#### Tarefa proposta A
No trecho sobre o filme Coringa, o que Arthur Fleck recusa quando Randall o oferece?
#### Tarefa proposta B
Com base no trecho sobre o filme Coringa, explique em uma a três frases por que Arthur Fleck desdenha a vida em sociedade.

#### Trecho fornecido
══════════════════════════════
É perceptível a influência de nossa própria realidade no filme de Phillips. Em Taxi Driver e O Rei da Comédia, os personagens de Travis Bickle e Rupert Pupkin eram o reflexo de sua sociedade solitária, alienada e carente de amor. Coringa trabalha Arthur Fleck como uma simbiose perversa dessas características, usando a projeção como a única forma comunicativa possível. Para ser aceito, ele idealiza seu próprio mundo. É envolvente até certo ponto com o público por tentar fugir de seu comportamento violento e destrutivo. Quando Randall lhe oferece algo que possa lhe servir de gatilho, uma arma, ele nega. Observamos suas últimas tentativas de se sentir uma parte da sociedade. Ele frequenta psiquiatras estaduais, procura ter um emprego e tenta garantir algum convívio humano com sua mãe. Sua risada ressoa como um grito desesperado. Um protesto lamentoso defronte ao banal. Ele desdenha a vida em sociedade porque não a entende. Não sabe como outros conseguem sentir num mundo que não lhes sente. Os casais saem a noite, frequentam clubes, humilham uns aos outros, e Arthur analisa. Ele escreve em seu bloco acerca de comportamentos. Em outros dramas, talvez, o comportamento errático se desenvolvesse em uma grande subtrama de renascimento ou sobrevivência.
══════════════════════════════
#### Seção de dados
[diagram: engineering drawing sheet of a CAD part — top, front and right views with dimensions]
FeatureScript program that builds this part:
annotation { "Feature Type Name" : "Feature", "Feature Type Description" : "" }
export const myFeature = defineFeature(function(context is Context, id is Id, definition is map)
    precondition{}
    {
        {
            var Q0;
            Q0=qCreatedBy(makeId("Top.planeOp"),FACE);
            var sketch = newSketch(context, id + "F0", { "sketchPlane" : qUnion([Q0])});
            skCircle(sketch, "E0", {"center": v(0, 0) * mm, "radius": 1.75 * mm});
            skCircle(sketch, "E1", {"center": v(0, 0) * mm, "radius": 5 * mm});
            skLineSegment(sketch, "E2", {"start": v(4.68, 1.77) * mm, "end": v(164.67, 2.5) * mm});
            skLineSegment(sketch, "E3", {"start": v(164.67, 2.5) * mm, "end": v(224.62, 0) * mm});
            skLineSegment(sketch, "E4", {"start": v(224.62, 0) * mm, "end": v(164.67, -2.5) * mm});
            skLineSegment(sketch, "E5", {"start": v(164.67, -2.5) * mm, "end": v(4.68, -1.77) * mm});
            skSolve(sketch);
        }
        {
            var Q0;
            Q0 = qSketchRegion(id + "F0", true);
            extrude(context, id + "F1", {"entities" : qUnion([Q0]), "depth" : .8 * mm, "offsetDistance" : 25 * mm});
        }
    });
══════════════════════════════
#### Solução do exercício A
Uma arma.

#### Solução do exercício B
Arthur Fleck desdenha a vida em sociedade porque não a entende. Ele não sabe como os outros conseguem sentir num mundo que não lhes sente.